↓↓↓

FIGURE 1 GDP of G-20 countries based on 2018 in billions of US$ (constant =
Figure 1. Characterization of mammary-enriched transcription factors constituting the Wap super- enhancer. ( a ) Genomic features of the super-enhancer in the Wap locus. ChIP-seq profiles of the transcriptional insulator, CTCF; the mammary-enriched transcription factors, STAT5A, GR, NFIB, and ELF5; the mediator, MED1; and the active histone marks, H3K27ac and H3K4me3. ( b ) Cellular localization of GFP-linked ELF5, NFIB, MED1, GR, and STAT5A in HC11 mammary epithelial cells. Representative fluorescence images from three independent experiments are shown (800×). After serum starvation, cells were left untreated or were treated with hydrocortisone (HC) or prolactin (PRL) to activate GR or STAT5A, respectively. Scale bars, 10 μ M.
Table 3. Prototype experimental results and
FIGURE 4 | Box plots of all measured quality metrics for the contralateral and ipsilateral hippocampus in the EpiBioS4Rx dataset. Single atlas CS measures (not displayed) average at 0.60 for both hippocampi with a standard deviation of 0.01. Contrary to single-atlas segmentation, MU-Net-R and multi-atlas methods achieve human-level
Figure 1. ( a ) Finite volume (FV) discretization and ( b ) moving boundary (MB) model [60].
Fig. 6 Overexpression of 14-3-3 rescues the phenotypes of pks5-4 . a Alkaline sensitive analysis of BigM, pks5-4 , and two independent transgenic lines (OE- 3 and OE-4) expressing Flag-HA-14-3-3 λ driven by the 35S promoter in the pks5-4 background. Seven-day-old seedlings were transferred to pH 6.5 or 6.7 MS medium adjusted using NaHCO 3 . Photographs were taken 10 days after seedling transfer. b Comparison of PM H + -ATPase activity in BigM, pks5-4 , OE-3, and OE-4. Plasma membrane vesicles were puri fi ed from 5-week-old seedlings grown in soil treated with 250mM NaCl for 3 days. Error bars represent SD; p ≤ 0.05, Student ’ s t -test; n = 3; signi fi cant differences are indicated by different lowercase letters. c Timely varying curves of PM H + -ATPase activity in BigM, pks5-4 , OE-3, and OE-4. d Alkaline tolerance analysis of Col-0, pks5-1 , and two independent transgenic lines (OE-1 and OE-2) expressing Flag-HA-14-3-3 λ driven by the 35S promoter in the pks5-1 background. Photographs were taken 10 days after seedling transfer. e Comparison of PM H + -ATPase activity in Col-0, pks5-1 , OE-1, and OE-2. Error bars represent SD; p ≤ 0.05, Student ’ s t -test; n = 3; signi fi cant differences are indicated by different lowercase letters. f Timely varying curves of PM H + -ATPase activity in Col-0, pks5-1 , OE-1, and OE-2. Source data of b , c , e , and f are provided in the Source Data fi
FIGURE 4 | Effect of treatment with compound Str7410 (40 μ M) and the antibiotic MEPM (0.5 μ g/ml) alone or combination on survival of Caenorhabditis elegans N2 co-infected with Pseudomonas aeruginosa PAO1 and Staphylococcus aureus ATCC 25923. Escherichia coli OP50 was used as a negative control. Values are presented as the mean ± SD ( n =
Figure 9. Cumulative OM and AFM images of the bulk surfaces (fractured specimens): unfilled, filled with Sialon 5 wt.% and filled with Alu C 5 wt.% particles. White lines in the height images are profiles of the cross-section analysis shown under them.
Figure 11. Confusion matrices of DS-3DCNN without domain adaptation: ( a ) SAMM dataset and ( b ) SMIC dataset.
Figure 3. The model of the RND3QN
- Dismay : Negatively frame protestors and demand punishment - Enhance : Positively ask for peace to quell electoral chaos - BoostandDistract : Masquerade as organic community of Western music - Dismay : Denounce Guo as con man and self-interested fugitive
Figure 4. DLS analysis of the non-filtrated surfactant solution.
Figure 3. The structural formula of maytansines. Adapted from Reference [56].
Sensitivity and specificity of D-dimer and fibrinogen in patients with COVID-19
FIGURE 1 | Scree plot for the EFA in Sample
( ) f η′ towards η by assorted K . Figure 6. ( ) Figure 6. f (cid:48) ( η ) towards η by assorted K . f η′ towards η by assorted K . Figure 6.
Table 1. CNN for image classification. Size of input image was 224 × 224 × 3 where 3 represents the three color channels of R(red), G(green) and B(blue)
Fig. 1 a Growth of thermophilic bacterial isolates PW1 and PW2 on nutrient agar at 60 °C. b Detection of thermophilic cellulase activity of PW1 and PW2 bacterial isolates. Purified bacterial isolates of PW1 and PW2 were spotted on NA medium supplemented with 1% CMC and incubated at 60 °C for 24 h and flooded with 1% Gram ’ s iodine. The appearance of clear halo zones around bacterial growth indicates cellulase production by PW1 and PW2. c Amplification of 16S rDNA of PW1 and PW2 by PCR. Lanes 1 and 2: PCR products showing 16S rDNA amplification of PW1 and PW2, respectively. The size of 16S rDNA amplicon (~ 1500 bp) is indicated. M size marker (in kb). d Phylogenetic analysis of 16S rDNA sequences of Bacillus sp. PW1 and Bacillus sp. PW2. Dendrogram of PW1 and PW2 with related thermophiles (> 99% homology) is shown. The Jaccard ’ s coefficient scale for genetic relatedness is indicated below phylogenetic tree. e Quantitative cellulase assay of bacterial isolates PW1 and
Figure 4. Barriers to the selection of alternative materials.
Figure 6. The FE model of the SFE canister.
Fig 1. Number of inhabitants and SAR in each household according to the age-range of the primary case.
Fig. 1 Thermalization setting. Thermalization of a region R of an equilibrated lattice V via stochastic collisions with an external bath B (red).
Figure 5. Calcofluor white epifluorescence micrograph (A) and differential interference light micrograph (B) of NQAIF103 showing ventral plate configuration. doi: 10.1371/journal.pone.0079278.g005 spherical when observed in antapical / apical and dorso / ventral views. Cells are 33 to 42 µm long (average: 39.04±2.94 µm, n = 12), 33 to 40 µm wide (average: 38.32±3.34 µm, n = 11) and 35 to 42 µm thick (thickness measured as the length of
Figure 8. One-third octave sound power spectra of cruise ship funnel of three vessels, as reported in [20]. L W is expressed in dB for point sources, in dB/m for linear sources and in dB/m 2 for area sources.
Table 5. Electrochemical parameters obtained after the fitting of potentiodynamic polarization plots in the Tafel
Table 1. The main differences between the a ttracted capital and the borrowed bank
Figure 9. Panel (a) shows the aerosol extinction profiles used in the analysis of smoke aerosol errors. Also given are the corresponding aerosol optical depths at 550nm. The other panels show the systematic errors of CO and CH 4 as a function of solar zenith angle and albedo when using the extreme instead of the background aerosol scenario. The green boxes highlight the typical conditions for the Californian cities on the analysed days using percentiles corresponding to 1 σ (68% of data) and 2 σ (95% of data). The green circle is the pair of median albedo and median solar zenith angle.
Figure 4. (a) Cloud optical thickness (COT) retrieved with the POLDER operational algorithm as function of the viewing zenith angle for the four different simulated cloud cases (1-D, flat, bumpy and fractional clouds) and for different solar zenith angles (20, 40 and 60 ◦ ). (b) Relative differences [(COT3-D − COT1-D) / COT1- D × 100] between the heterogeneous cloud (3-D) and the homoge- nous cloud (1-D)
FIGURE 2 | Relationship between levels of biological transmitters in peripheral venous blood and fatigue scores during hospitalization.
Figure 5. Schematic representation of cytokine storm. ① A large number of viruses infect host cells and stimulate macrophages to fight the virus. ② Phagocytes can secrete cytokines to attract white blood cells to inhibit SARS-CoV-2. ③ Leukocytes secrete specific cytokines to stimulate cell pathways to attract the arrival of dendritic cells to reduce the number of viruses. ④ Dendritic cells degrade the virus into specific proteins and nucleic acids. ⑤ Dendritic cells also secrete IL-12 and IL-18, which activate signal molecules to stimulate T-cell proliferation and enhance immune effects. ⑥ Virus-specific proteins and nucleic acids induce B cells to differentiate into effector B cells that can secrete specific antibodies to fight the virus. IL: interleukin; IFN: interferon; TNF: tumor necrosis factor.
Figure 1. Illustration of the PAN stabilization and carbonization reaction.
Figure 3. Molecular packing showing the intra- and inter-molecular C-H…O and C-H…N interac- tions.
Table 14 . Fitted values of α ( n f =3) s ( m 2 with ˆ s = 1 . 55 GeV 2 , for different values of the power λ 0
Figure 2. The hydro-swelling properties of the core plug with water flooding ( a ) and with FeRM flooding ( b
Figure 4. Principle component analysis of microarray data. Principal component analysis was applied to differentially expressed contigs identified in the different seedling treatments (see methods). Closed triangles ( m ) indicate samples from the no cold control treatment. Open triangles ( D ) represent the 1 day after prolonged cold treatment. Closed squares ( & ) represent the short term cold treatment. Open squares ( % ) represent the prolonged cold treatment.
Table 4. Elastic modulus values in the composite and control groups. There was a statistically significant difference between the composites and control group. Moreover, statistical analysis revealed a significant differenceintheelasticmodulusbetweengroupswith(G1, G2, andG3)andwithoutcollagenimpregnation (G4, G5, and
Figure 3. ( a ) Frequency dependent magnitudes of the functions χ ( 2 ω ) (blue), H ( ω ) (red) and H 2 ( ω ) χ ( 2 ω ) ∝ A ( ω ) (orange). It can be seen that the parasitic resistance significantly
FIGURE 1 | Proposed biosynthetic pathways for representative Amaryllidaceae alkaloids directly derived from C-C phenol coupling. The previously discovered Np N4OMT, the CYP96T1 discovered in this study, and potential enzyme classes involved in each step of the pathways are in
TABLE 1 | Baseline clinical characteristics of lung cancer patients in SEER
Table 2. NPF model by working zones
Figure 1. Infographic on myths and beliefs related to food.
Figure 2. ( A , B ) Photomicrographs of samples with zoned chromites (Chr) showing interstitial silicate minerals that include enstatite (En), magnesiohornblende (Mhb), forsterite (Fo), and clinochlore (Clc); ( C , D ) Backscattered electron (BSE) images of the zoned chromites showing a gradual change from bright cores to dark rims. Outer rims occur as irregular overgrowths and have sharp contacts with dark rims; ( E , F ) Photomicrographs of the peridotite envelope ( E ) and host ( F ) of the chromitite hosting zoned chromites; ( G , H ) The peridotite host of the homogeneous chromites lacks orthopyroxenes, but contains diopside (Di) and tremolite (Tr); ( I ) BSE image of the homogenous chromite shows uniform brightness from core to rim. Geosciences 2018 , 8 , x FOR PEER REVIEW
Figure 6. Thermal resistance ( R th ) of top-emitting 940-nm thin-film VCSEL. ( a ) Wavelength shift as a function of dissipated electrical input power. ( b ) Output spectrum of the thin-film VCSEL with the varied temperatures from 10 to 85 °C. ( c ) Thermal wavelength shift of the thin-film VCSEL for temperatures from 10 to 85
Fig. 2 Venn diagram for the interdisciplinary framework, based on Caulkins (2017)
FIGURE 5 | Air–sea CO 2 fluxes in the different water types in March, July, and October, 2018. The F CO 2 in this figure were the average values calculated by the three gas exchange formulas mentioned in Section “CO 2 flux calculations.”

↑↑↑

What to produce: Beginning at the line above that contains "Fig. 1 Thermalization", return each line exactly through the line that contains "Table 1. The", and no others.

Exercise output:
Fig. 1 Thermalization setting. Thermalization of a region R of an equilibrated lattice V via stochastic collisions with an external bath B (red).
Figure 5. Calcofluor white epifluorescence micrograph (A) and differential interference light micrograph (B) of NQAIF103 showing ventral plate configuration. doi: 10.1371/journal.pone.0079278.g005 spherical when observed in antapical / apical and dorso / ventral views. Cells are 33 to 42 µm long (average: 39.04±2.94 µm, n = 12), 33 to 40 µm wide (average: 38.32±3.34 µm, n = 11) and 35 to 42 µm thick (thickness measured as the length of
Figure 8. One-third octave sound power spectra of cruise ship funnel of three vessels, as reported in [20]. L W is expressed in dB for point sources, in dB/m for linear sources and in dB/m 2 for area sources.
Table 5. Electrochemical parameters obtained after the fitting of potentiodynamic polarization plots in the Tafel
Table 1. The main differences between the a ttracted capital and the borrowed bank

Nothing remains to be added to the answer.